■ WORKING DATA
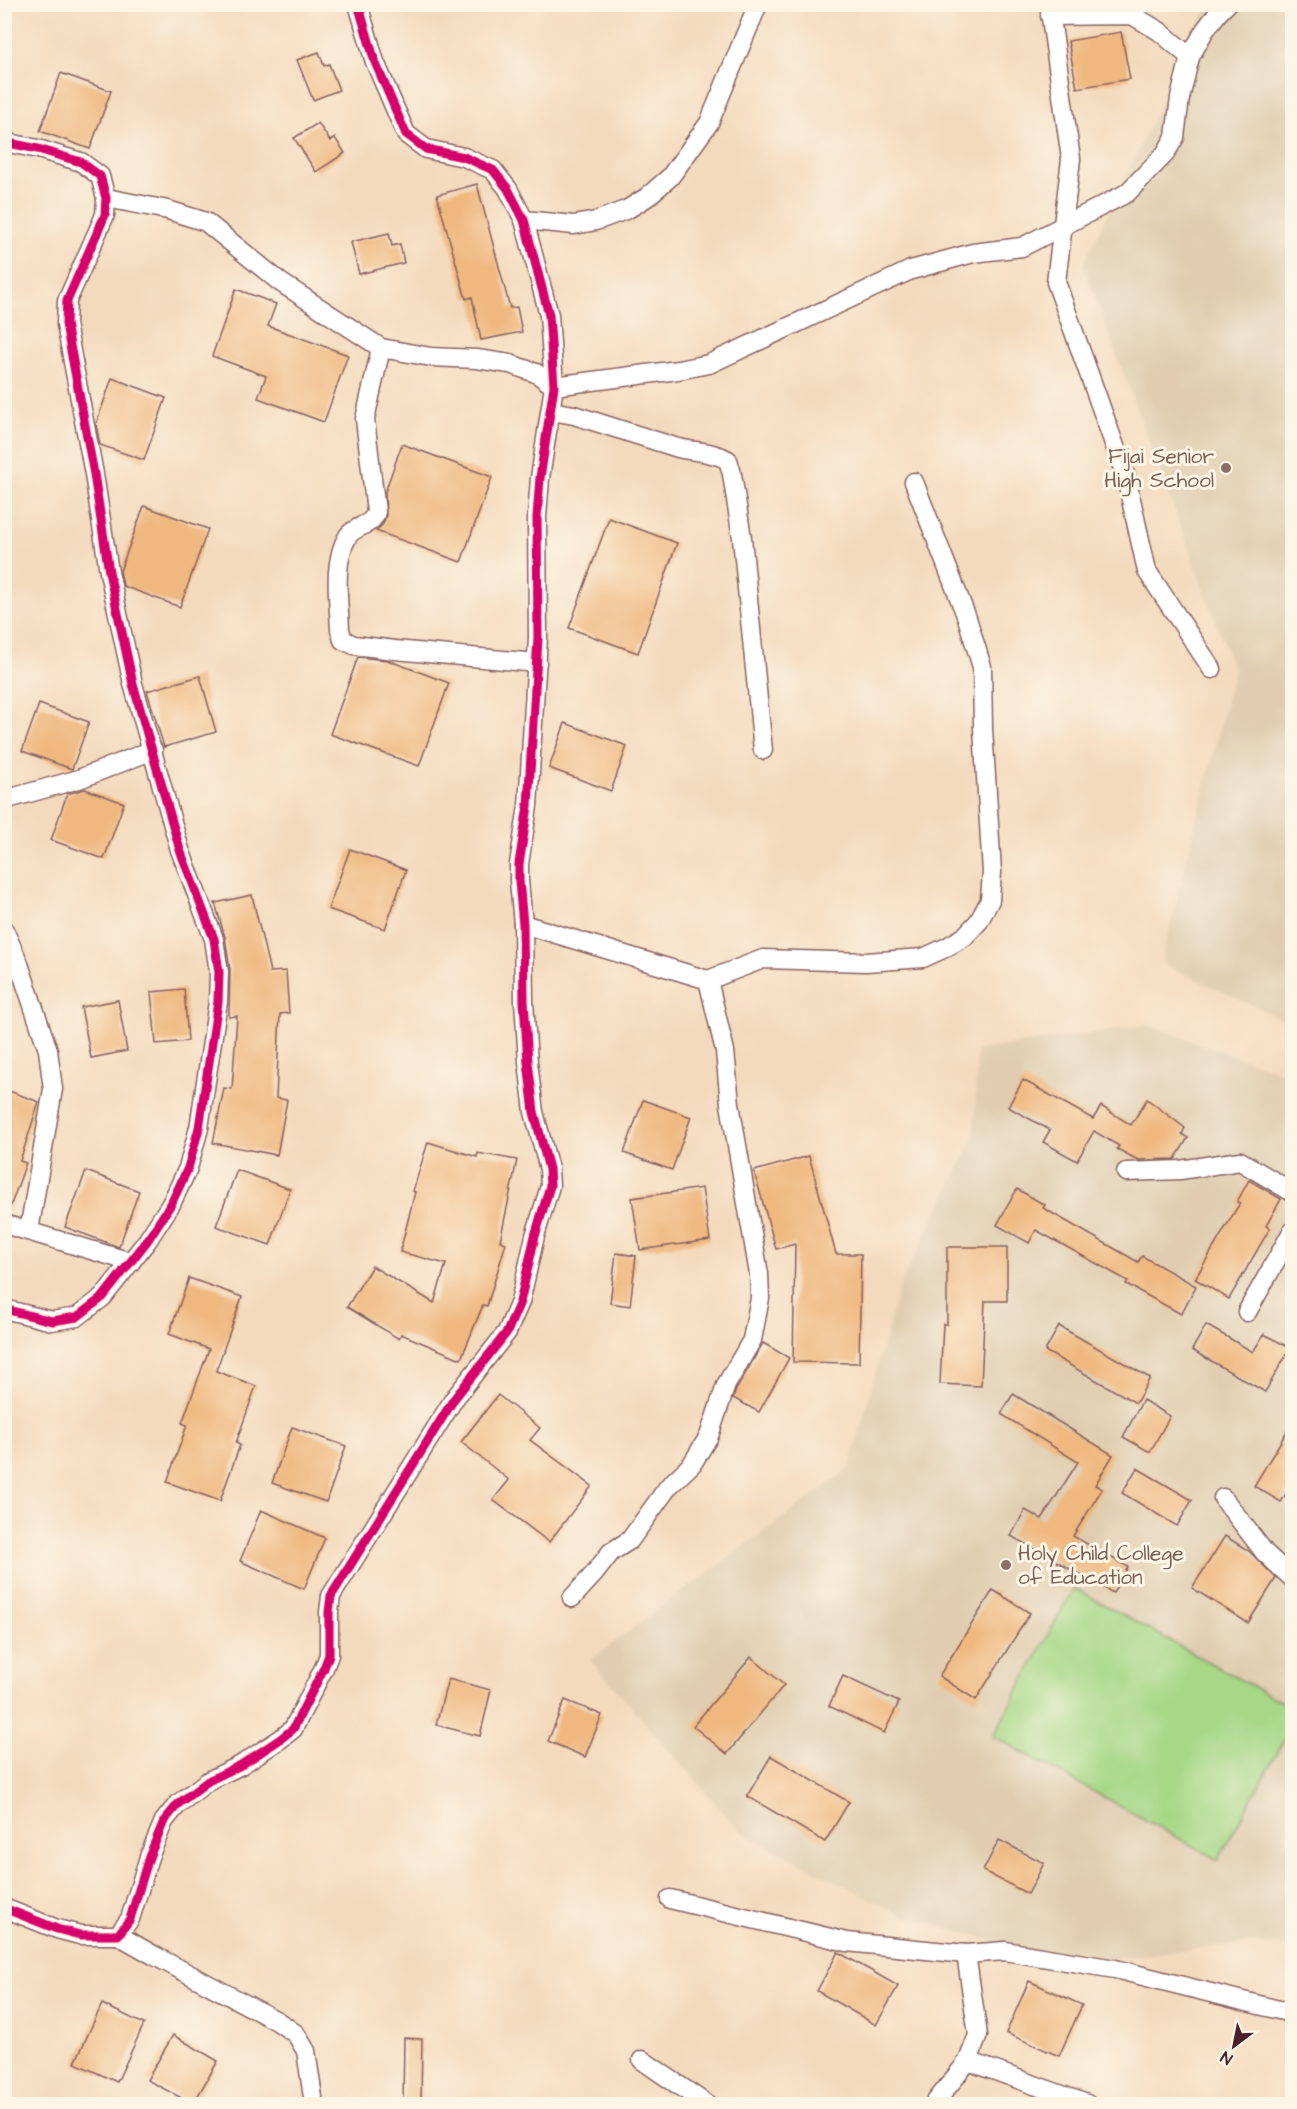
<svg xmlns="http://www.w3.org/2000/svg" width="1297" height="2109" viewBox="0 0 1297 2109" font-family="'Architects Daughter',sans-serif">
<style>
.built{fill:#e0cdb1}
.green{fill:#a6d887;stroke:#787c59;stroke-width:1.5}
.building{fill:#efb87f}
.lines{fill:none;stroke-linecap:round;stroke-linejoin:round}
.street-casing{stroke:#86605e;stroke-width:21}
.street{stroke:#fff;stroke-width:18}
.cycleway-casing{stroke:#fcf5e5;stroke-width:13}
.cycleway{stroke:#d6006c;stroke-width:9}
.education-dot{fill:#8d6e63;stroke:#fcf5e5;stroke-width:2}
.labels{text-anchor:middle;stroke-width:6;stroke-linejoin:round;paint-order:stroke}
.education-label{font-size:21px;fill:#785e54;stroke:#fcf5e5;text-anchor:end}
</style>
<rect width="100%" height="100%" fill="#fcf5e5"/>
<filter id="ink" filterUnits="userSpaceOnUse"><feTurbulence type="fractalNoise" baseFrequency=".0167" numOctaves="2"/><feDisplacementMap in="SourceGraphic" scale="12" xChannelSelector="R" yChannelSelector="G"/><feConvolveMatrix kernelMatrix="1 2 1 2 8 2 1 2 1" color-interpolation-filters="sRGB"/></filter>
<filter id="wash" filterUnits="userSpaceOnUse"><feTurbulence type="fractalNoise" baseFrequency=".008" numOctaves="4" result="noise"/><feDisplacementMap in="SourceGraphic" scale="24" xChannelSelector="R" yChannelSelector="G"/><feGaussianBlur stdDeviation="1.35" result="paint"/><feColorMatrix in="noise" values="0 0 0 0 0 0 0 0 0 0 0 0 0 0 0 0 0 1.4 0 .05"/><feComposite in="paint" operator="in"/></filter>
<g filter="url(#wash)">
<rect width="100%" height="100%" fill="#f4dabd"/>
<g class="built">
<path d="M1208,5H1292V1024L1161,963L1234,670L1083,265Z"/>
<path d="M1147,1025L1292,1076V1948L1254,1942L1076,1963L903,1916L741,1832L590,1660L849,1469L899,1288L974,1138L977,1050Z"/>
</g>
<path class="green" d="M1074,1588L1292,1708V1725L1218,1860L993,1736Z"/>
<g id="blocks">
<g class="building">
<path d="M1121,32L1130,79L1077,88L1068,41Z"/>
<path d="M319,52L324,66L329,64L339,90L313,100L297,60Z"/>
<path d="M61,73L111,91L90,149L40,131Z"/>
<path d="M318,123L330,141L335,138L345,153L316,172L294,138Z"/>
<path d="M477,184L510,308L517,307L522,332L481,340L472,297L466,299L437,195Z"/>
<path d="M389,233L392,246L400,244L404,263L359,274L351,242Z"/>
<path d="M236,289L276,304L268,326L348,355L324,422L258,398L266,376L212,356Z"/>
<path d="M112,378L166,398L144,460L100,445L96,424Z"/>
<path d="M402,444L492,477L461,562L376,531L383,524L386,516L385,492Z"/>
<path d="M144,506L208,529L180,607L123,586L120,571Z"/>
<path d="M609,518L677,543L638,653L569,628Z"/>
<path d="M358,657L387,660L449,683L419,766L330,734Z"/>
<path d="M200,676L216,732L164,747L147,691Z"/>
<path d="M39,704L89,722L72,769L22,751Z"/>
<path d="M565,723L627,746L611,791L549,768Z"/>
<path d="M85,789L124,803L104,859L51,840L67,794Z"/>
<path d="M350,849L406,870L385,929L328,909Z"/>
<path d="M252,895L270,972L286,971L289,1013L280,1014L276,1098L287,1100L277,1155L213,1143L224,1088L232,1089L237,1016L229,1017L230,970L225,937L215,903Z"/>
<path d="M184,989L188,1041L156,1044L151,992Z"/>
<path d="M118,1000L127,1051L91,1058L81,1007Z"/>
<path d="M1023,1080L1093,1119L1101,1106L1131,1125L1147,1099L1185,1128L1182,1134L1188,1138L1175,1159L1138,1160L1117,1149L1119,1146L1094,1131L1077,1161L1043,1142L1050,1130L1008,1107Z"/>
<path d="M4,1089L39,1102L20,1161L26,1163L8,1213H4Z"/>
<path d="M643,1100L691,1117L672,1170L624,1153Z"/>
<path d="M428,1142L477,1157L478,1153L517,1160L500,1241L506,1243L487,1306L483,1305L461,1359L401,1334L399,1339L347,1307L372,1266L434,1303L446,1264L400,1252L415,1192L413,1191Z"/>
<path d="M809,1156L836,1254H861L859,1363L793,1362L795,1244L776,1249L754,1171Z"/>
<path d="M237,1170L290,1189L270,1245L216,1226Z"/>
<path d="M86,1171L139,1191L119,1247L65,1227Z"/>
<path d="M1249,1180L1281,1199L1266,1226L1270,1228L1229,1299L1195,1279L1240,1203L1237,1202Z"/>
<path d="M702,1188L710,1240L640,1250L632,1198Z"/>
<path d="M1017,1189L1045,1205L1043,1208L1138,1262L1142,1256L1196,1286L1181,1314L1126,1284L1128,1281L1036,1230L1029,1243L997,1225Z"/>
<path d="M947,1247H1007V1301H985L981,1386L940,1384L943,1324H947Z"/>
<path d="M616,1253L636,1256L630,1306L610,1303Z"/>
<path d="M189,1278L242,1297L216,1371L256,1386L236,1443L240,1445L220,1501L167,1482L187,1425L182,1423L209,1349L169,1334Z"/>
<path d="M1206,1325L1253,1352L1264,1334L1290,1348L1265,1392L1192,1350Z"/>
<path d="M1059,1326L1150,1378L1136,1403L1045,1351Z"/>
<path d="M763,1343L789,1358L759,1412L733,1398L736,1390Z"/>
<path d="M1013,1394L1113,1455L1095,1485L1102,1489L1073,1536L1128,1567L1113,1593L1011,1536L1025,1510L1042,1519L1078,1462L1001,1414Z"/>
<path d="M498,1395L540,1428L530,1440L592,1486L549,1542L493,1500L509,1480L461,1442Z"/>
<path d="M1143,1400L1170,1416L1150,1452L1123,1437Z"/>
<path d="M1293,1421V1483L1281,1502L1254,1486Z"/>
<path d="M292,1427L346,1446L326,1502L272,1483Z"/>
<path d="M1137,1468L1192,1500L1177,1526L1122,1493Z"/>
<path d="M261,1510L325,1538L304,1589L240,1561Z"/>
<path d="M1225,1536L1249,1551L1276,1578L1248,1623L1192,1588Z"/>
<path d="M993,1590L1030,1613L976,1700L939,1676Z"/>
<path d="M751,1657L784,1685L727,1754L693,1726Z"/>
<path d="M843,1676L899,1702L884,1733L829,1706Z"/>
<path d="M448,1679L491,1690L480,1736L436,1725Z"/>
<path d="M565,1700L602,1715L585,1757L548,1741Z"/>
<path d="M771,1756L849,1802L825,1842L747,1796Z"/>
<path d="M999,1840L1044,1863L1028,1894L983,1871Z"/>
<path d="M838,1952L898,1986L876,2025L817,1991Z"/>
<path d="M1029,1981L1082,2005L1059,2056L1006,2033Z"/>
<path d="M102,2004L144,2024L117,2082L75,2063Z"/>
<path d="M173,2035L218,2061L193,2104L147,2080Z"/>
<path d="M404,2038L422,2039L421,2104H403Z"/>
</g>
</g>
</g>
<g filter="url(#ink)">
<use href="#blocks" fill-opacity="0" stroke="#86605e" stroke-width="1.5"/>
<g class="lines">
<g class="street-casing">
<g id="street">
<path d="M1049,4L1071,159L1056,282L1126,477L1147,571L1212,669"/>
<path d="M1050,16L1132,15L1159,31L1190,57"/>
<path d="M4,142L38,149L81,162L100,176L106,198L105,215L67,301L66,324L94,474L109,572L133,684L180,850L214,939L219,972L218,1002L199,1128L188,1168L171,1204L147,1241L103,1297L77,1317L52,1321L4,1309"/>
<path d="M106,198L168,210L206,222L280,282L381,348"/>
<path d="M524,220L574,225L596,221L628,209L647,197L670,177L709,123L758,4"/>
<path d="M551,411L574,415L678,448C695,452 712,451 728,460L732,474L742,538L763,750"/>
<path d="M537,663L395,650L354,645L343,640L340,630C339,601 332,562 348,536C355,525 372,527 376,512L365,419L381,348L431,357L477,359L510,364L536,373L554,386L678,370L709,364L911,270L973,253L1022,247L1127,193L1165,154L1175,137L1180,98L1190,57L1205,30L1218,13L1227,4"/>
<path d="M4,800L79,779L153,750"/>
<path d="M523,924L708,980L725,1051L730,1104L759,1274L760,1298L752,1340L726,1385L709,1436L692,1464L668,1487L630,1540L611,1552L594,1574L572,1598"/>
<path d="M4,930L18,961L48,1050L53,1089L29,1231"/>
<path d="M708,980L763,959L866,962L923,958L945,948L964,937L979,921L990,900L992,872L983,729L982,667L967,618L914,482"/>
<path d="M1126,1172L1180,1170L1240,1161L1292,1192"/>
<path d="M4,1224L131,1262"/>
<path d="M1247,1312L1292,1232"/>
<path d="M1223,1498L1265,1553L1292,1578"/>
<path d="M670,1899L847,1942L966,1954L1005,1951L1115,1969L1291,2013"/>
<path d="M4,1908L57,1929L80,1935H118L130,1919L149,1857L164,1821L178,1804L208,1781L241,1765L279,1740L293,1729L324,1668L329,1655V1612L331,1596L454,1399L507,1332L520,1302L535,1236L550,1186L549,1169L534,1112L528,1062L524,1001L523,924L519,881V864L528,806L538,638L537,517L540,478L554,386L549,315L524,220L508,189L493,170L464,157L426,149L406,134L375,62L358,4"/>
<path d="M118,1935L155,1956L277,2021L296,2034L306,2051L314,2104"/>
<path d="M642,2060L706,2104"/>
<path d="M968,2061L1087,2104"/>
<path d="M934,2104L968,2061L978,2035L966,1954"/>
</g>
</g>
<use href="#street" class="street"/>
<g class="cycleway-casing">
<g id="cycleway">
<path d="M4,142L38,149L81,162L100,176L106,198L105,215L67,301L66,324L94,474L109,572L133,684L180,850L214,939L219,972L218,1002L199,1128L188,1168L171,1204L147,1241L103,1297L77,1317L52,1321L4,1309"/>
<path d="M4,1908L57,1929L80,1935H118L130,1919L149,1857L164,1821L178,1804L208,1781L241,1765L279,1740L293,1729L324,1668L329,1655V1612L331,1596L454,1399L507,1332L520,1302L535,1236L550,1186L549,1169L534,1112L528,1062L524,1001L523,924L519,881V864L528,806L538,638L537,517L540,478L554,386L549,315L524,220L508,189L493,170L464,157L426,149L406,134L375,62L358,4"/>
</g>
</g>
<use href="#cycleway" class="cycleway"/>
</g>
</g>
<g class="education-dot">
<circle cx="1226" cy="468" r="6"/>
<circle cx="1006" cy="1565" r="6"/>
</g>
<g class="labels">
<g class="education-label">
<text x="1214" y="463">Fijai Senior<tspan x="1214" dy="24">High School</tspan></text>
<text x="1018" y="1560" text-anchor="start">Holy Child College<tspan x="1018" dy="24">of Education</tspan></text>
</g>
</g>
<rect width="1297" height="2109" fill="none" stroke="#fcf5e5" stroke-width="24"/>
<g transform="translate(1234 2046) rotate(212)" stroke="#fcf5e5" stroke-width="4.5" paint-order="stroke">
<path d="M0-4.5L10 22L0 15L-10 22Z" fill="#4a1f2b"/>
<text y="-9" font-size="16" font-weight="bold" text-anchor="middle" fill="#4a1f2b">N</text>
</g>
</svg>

■ ACTIVITY
Each line in the material above that mentions the word "lines" must be copied.

■ OUTPUT FOR THIS EXERCISE
.lines{fill:none;stroke-linecap:round;stroke-linejoin:round}
<g class="lines">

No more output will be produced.